In other words, Name is address-sensitive; it must not be moved. Therefore, it cannot be exposed by value or mutable place. There are two ways it could be exposed:

  • By &Name reference. In this case, that would defeat the point because it prevents mutation.
  • By Pin<&mut Name> reference. This will not (yet) be more ergonomic than not doing anything special with Wrapper.

That's a really good catch. I came up with this "fix":

pub struct Person {
    name: String,
    age: i32,
}

mod wrapper {
    use super::*;

    pub struct Name(());

    pub struct Age(());

    #[repr(C)]
    pub struct Wrapper {
        pub name: Name,
        pub age: Age,
        inner: Person,
    }

    impl Wrapper {
        pub fn new(person: &mut Person) -> &mut Wrapper {
            unsafe { transmute(person) }
        }
    }

    macro_rules! get {
        ($this:ident.$field:ident) => {{
            let person_ptr = $this as *const Self as *mut Person;
            &raw mut (*person_ptr).$field
        }};
    }

    impl Deref for Name {
        type Target = String;

        fn deref(&self) -> &Self::Target {
            unsafe { &*get!(self.name) }
        }
    }

    impl DerefMut for Name {
        fn deref_mut(&mut self) -> &mut Self::Target {
            unsafe { &mut *get!(self.name) }
        }
    }

    impl Deref for Age {
        type Target = i32;

        fn deref(&self) -> &Self::Target {
            unsafe { &*get!(self.age) }
        }
    }

    impl DerefMut for Age {
        fn deref_mut(&mut self) -> &mut Self::Target {
            unsafe { &mut *get!(self.age) }
        }
    }
}

Now, the user can't ever move Name out of any Wrapper as it is always behind a reference. Sure, they can still swap it between two Wrappers but that changes nothing. Miri still complains though...

Anyway, thank you both for your time.

maybe the problem is that DerefMut is not the right tool to use.

DerefMut is a one-to-one projection, and since it is special to the language for the deref coersion, it needs to be like this.

what we want is a one-to-many projection, a.k.a. "view" types:

I don't think view types are coming in the near future though, but at least we can emulate the behavior in library to a certain extent, e.g. the partial-borrow crate allows you to do something like this:

	#[derive(PartialBorrow)]
	struct Person {
		name: String,
		age: i32,
	}

	// a "view" that borrows all fields as mutably
	type Wrapper = partial!(Person mut *);

	let mut person = Person {
		name: String::from("Jack"),
		age: 42,
	};

	// derived `PartialBorrow` includes `AsRef` and `AsMut` implementations
	let wrapper: &mut Wrapper = person.as_mut();
	// fields of `wrapper` are actually proxy types that implement `DerefMut`
	let name: &mut String = &mut wrapper.name;
	let age: &mut i32 = &mut wrapper.age;
1 Like

It is considered sound to move out of a &mut _ so long as you replace the value by the time the borrow expires,[1] so I'm afraid that doesn't actually remove the unsoundness.


  1. in that issue, I link to an RFC that has discussion about the non-'static case, which is what replace_with relies on ↩︎

It would be interesting to see if or how they addressed the above unsoundness issues (I haven't checked). But I think they're in the same boat as far as provenance goes.

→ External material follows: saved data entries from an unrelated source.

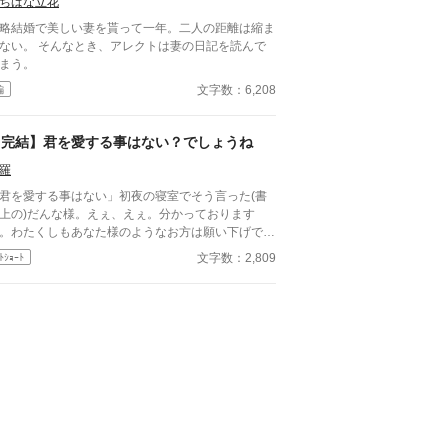
ちばな立花
略結婚で美しい妻を貰って一年。二人の距離は縮ま
ない。 そんなとき、アレクトは妻の日記を読んで
まう。
文字数：6,208
編
【完結】君を愛する事はない？でしょうね
羅
君を愛する事はない」初夜の寝室でそう言った(書
上の)だんな様。えぇ、えぇ。分かっております
。わたくしもあなた様のようなお方は願い下げで
。
文字数：2,809
ﾄｼｮｰﾄ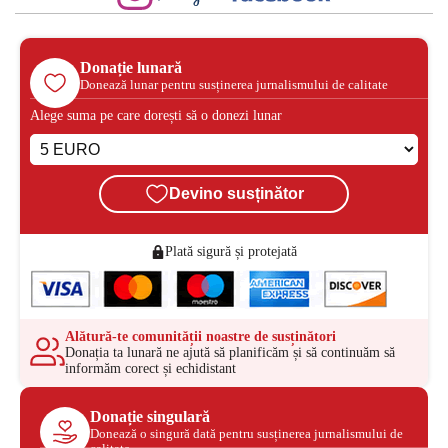
Donație lunară
Donează lunar pentru susținerea jurnalismului de calitate
Alege suma pe care dorești să o donezi lunar
Devino susținător
Plată sigură și protejată
Alătură-te comunității noastre de susținători
Donația ta lunară ne ajută să planificăm și să continuăm să
informăm corect și echidistant
Donație singulară
Donează o singură dată pentru susținerea jurnalismului de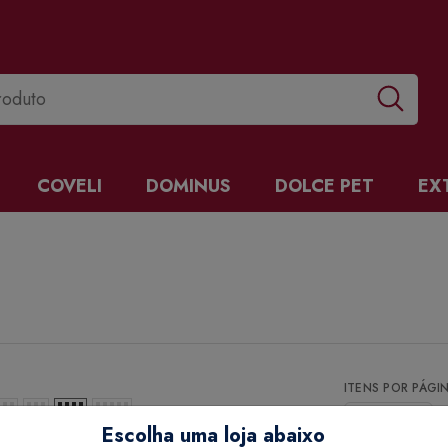
COVELI
DOMINUS
DOLCE PET
EX
ITENS POR PÁGI
Escolha uma loja abaixo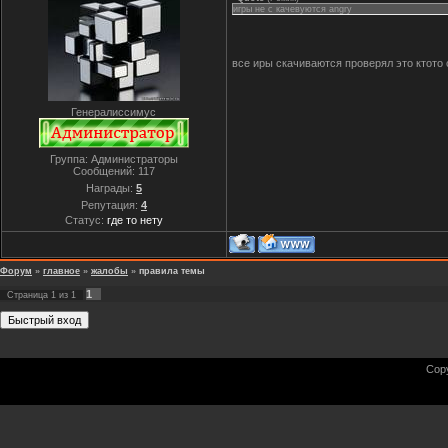
игры не с качевуются angry
все иры скачиваются проверял это ктото
Генералиссимус
Группа: Администраторы
Сообщений:
117
Награды:
5
Репутация:
4
Статус:
где то нету
Форум
»
главное
»
жалобы
»
правила темы
1
Страница
1
из
1
Cop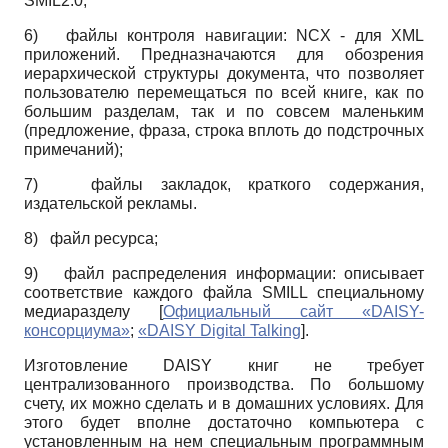
SMIL2.0;
6)
файлы контроля навигации: NCX - для XML
приложений. Предназначаются для обозрения
иерархической структуры документа, что позволяет
пользователю перемещаться по всей книге, как по
большим разделам, так и по совсем маленьким
(предложение, фраза, строка вплоть до подстрочных
примечаний);
7)
файлы закладок, краткого содержания,
издательской рекламы.
8)
файл ресурса;
9)
файл распределения информации: описывает
соответствие каждого файла SMILL специальному
медиаразделу
[
Официальный сайт «DAISY-
консорциума»
;
«DAISY Digital Talking
]
.
Изготовление DAISY книг не требует
централизованного производства. По большому
счету, их можно сделать и в домашних условиях. Для
этого будет вполне достаточно компьютера с
установленным на нем специальным программным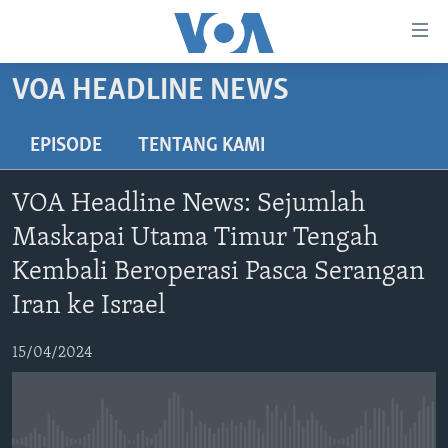
Tautan-
tautan
Akses
VOA HEADLINE NEWS
BERANDA
Lanjut
ke
DUNIA
EPISODE
TENTANG KAMI
Konten
VIDEO
Utama
VOA Headline News: Sejumlah
Lanjut
POLYGRAPH
Maskapai Utama Timur Tengah
ke
DAFTAR PROGRAM
Navigasi
Kembali Beroperasi Pasca Serangan
Utama
Iran ke Israel
Learning English
Lanjut
ke
15/04/2024
IKUTI KAMI
Pencarian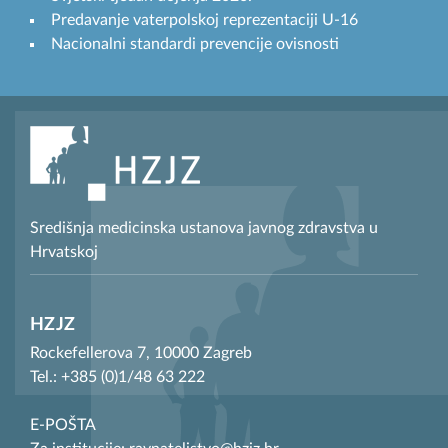
Predavanje vaterpolskoj reprezentaciji U-16
Nacionalni standardi prevencije ovisnosti
Središnja medicinska ustanova javnog zdravstva u
Hrvatskoj
HZJZ
Rockefellerova 7, 10000 Zagreb
Tel.: +385 (0)1/48 63 222
E-POŠTA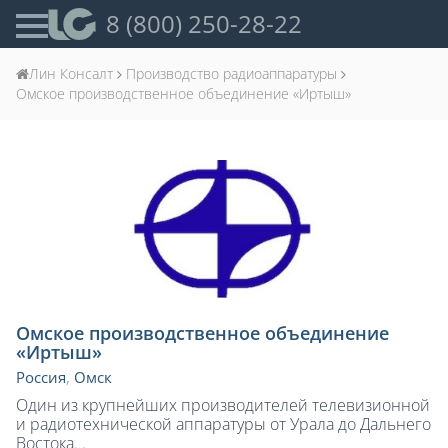
8 (800) 250-28-22
Лин Консалт
Производство радиоаппаратуры
Омское производственное объединение «Иртыш»
Омское производственное объединение
«Иртыш»
Россия
,
Омск
Один из крупнейших производителей телевизионной
и радиотехнической аппаратуры от Урала до Дальнего
Востока. .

Edit: They admit they have the same problem. There still hasn't been an FCP, but given that Ralf and Niko consider the replace_with pattern sound, I'd say that the partial-borrow crate is the unsound one.

Edit 2: That crate in particular actually came up in the linked RFC thread. This thread is in some sense a rehash of the conversation there.

2 Likes

Ah, that's unfortunate. It seems to me that replace_with would be best served by an enhancement of the borrow checker than by a library function, but oh, well. It feels a bit hard having to reason about the possibility of moving out of mutable references.

Thanks for the links.

This topic was automatically closed 90 days after the last reply. We invite you to open a new topic if you have further questions or comments.